A significant shrinkage of the portfolio and private-label securitization (PP) channel has increased the market share for the FVR (Federal Housing Administration, Veterans Administration, and Rural Housing and Development) channel. Because loans in the PP channel currently have a materially lower default risk than loans in the FVR channel, the original methodology for calculating the HCAI currently shows an expansion in credit, which is not consistent with market realities. Accordingly, we have updated the methodology as of October 2020.

The methodology below describes the changes we have made to improve the HCAI.

Credit Risks and Market Share of the Three Channels

The HCAI estimates the amount of risk lenders have taken on in the whole mortgage market by combining and weighting the risk in three channels: the government-sponsored enterprise (GSE) channel, the FVR channel, and the PP channel. Figure 1 shows the credit risk for each channel. The risk in the PP market has been much lower than the risk in the FVR channel since the 2008 financial crisis. For example, in the second quarter of 2020 (Q2 2020), the average default risk for the PP channel is 2.7 percent, compared with 3.0 percent for the GSE channel and 10.8 percent for the FVR channel. 

Figure 1 Credit Risk of Three Channels over Time

Figure 2 shows the change in market share for the three channels. Because of COVID-19, the PP channel has given up a material amount of market share, dropping from 28 percent in Q4 2019, to 24 percent in Q1 2020, to just 11 percent in Q2 2020.

Figure 2 Change in Market Share for Three Channels

An Updated Market Share Calculation Method

When the market share of the loans with tight credit drops by more than 50 percent, even if there is no change in the other two channels, it will appear as though credit has loosened overall in the market, because a higher share of loans are now originated in channels that have easier access to credit.

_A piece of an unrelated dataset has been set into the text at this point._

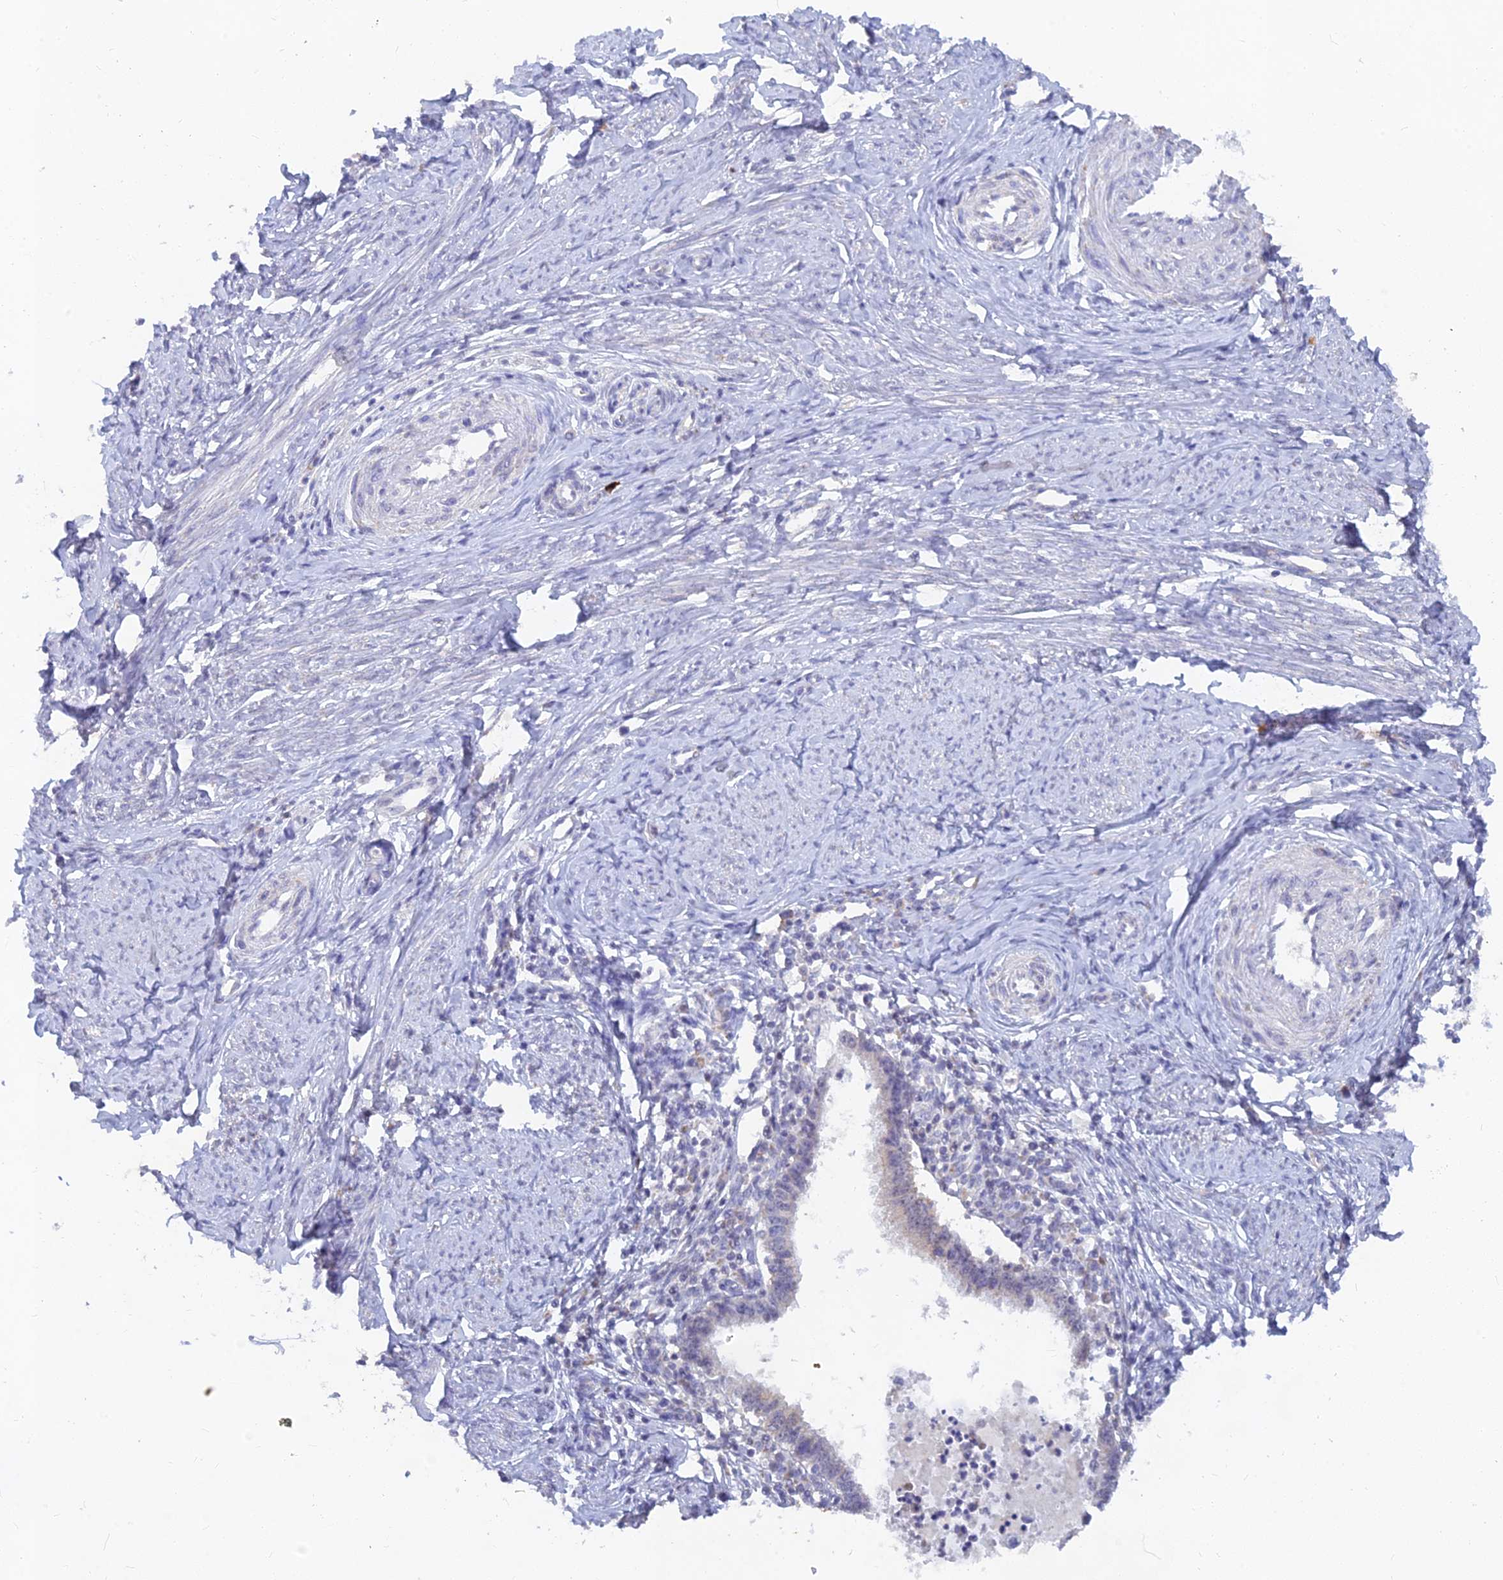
{"staining": {"intensity": "negative", "quantity": "none", "location": "none"}, "tissue": "cervical cancer", "cell_type": "Tumor cells", "image_type": "cancer", "snomed": [{"axis": "morphology", "description": "Adenocarcinoma, NOS"}, {"axis": "topography", "description": "Cervix"}], "caption": "The image reveals no staining of tumor cells in cervical cancer. (DAB immunohistochemistry, high magnification).", "gene": "LRIF1", "patient": {"sex": "female", "age": 36}}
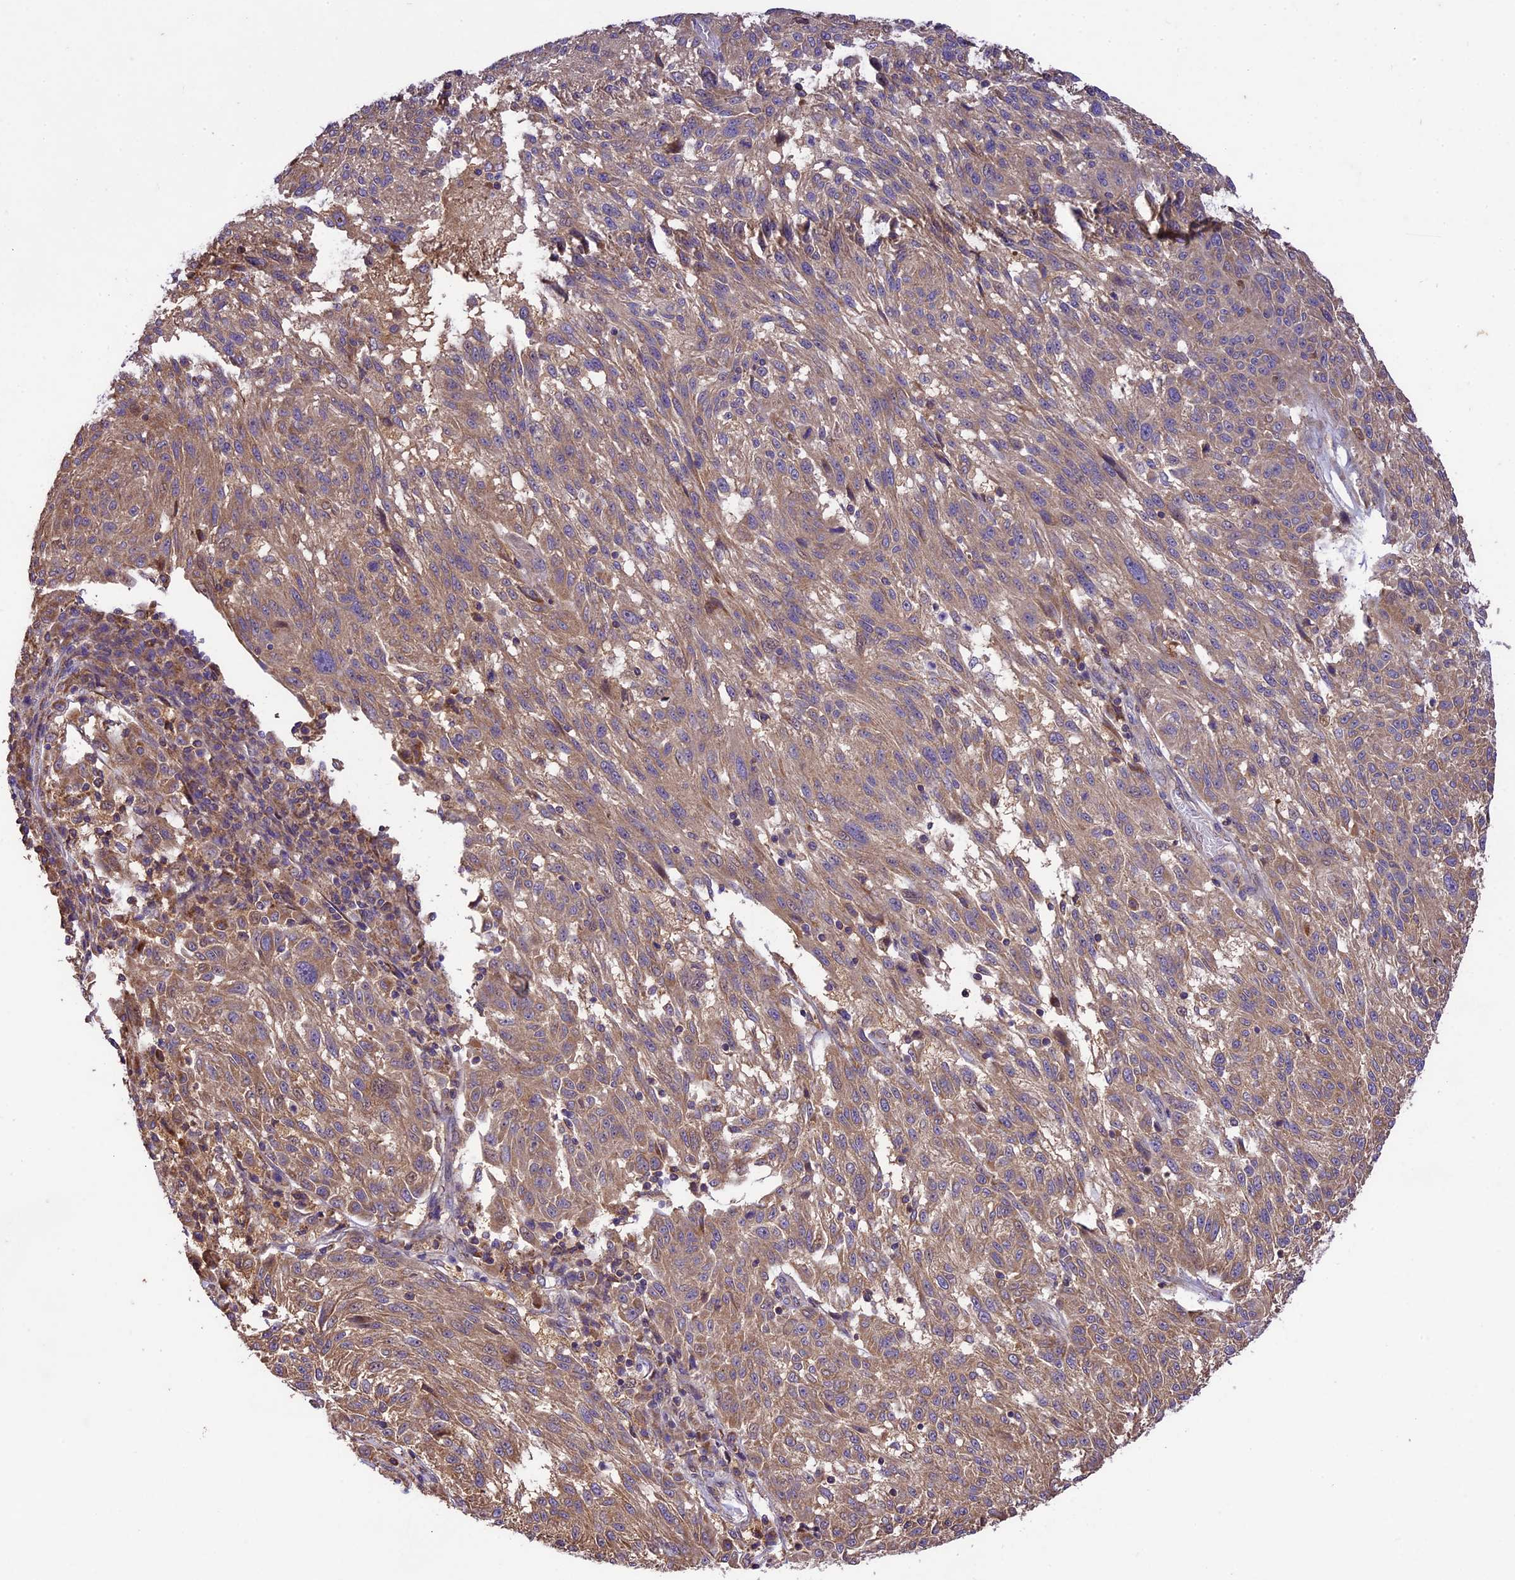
{"staining": {"intensity": "moderate", "quantity": ">75%", "location": "cytoplasmic/membranous"}, "tissue": "melanoma", "cell_type": "Tumor cells", "image_type": "cancer", "snomed": [{"axis": "morphology", "description": "Malignant melanoma, NOS"}, {"axis": "topography", "description": "Skin"}], "caption": "Protein positivity by immunohistochemistry demonstrates moderate cytoplasmic/membranous positivity in about >75% of tumor cells in malignant melanoma.", "gene": "WDR88", "patient": {"sex": "male", "age": 53}}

We know, however, that access to credit has been tightening in the dominant agency market, meaning that access to credit has tightened, rather than eased, for more borrowers, a fact that should be reflected in the overall HCAI.

To deemphasize the importance of sharp changes in market share, we adopted a new weighting formula and used a four-quarter moving average to calculate the most recent quarter’s market share for each channel. Figure 3 shows that this new approach adapts to market changes more gradually and deciphers market changes from credit changes.

Figure 3 PP Market Share under the Old and New Methodologies

The new HCAI indexes are shown in figure 4 alongside the original HCAI indexes. The dotted line represents the difference between the two indexes. That is, the dotted line represents the impact of changes in market structure, which we deemphasize by subtracting them out. The first half of 2020 shows a significant change in market structure caused by the composition shift. The new HCAI shows that overall credit availability is tightening, as indicated by the new methodology line.